Stroke is one of the most important features in oriental languages processing and recognition. The structure of a character in oriental languages can be characterized by orientation and the order of strokes. Therefore, extracting strokes from input images is one of the first and important steps for any structural character recognition system. There are several re-searches on stroke extraction, but all of them provide only one output. The output may contain incorrect strokes or miss some strokes when there are noises or blurred areas in the input images.

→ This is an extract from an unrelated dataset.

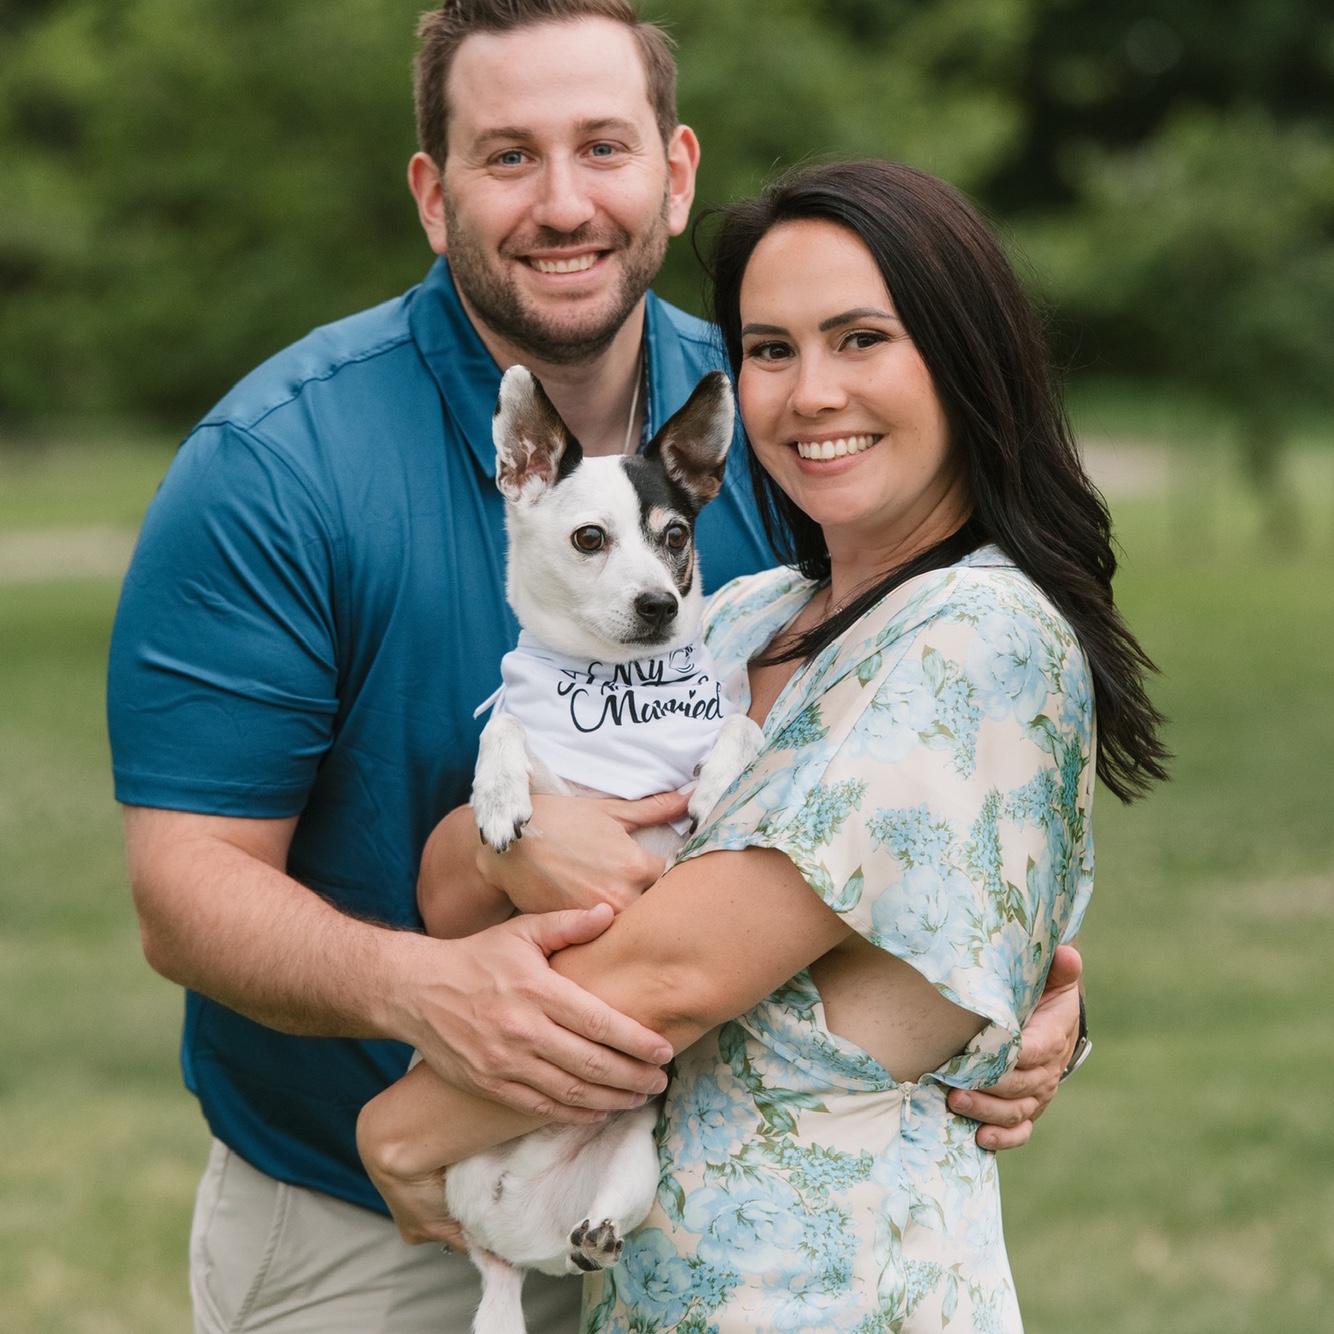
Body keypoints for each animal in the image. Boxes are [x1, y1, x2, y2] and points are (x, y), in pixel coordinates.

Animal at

In this work, a two-phase stroke extraction method is proposed. In the first phase, the proposed method utilizes the information of the boundary, the direction of each boundary point to extract clear strokes. This phase is designed to be general enough to be applied in any oriental languages. In the second phase, we propose a mechanism to add some knowledge on the structure of the character set to double check strokes extracted from the first phase and to extract some missing strokes due to blurring. These noisy strokes or missing strokes are quite ambiguous, however, it is nearly impossible to eliminate all noisy strokes and extract all missing strokes for all cases. With the help from top-down knowledge, we produce several alternatives which are most likely to be the correct results. Moreover, we also define a way to give score for each alternative. This will help much as we can use language model to find out the most correct result later.
Experiments are performed with Hangul video text images. These images are captured from video. Therefore, they are low-resolution and have so many noises as well as blurred areas. The experimental results show the advances of our proposed two-phase extraction method in the sense of producing several possible results for low quality images.